Andrea Coppadoro in diretta da Monza all’Uganda per fermare la pandemia Covid anche in Africa

Andrea Coppadoro, rianimatore del San Gerardo di Monza, partecipa al progetto della Fondazione Corti per aiutare l’ospedale di Lacor a Gulu, in Uganda, nell’affrontare la pandemia Covid con consulti online.
L’ospedale di Lacor in una foto della Fondazione Corti
L’ospedale di Lacor in una foto della Fondazione Corti

Dalla Lombardia all’Uganda per combattere il Covid. E a questa lotta partecipa anche Andrea Coppadoro, anestesista e rianimatore del San Gerardo di Monza, volontario della Fondazione Corti, l’organismo creato per volontà dei medici Lucille Teasdale e del marito Piero Corti, originario di Besana Brianza e fratello dello scrittore Eugenio.

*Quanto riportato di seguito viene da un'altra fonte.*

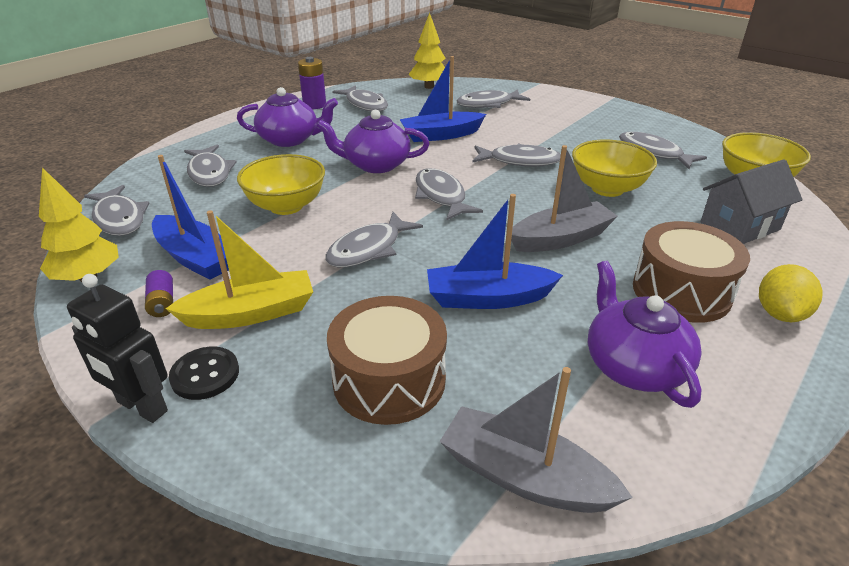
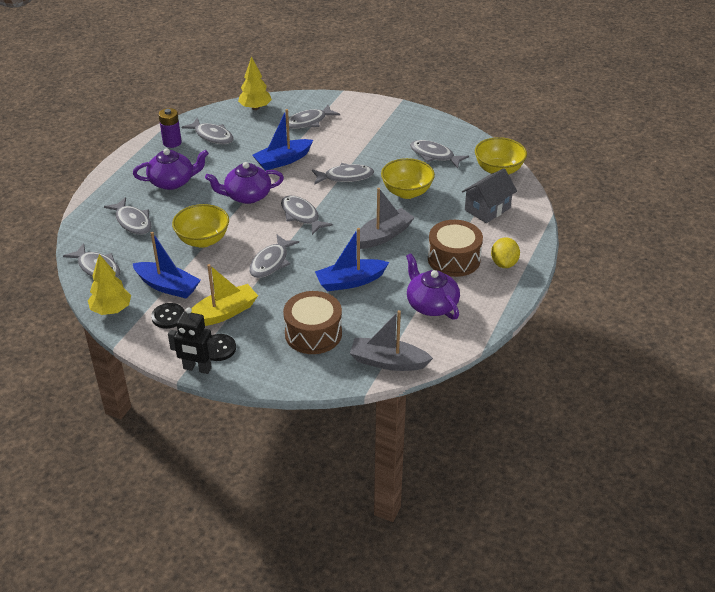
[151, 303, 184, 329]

L’azione si concentra sull’ospedale di Lacor a Gulu, in Uganda, uno dei più grandi ospedali dell’Africa orientale, riferimento per oltre 700mila abitanti, fondato sessanta anni fa da Corti e dalla sua consorte canadese. Prima della pandemia il nosocomio disponeva già di una terapia intensiva con otto posti letto che si prendeva cura di una media di tre, cinque pazienti la settimana che necessitavano della ventilazione meccanica. Si trattava di persone con ostruzioni delle vie aeree, vittime di morsi di serpente o di gravi infezioni e donne con complicazioni dovute alla gravidanza o al parto.

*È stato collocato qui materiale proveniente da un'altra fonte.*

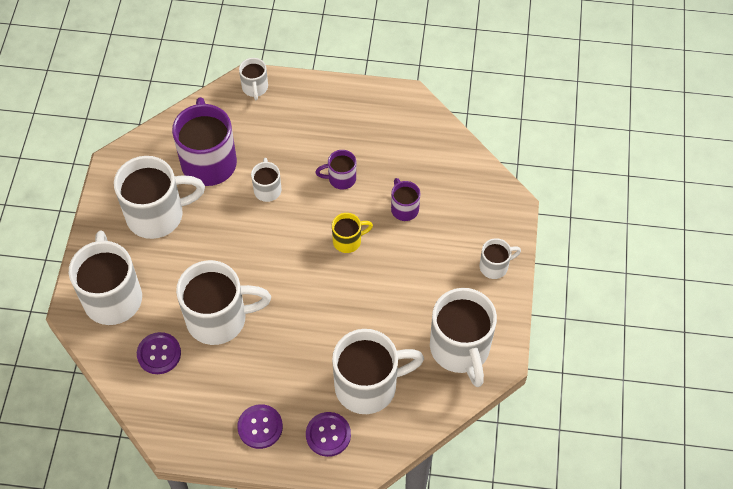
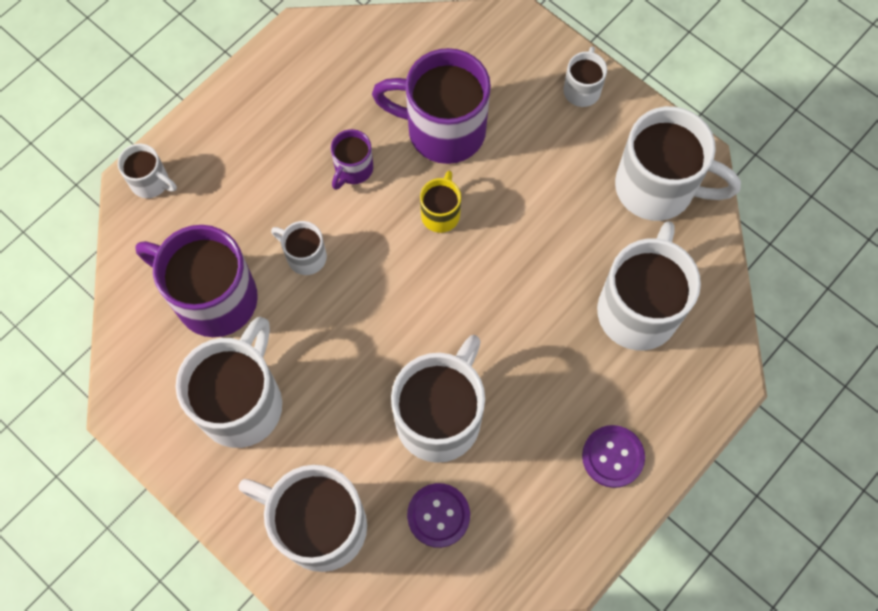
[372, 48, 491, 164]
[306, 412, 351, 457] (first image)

Con l’avvento del Covid l’ospedale ha mantenuto queste funzioni anche se è stato costretto a ridurre le emergenze. Nonostante ciò nelle sei sale operatorie del Lacor, si effettuano una trentina di operazioni al giorno. Il virus ha spinto la direzione dell’ospedale ad aprire una terapia intensiva interamente dedicata e qui entrano in gioco i medici lombardi: i volontari della Fondazione Corti, guidata da Dominique Corti, la figlia di Piero e Lucille, maggiore sostenitore del nosocomio ugandese, e l’ospedale Sacco di Milano che si è preso a cuore i sanitari africani. Ogni due settimane i camici bianchi della Lombardia si collegano con i colleghi di Lacor per chiarire ogni loro eventuale dubbio, per dare consigli e condividere le pratiche della gestione della pandemia.

Si discute di quali farmaci usare, del loro dosaggio, dell’utilizzo dell’ossigeno e di tanto altro ancora per cercare di salvare la vita al maggior numero di pazienti possibile. Il tutto in un contesto in cui la popolazione è immunodepressa e i numeri dei sanitari e dei posti letto non sono paragonabili a quelli occidentali.

In Africa c’è mediamente un posto letto di terapia intensiva ogni milione di abitanti contro gli ottanta disponibili in Italia e sono presenti 0,2 medici ogni 100mila persone contro i 400 dell’Italia. Eppure, le distanze non sembrano essere un ostacolo insormontabile e, anche a detta di Dominique Corti, il contributo dei medici italiani, che già avevano collaborato coi colleghi ugandesi per sconfiggere l’Ebola, costituisce “un valore inestimabile”.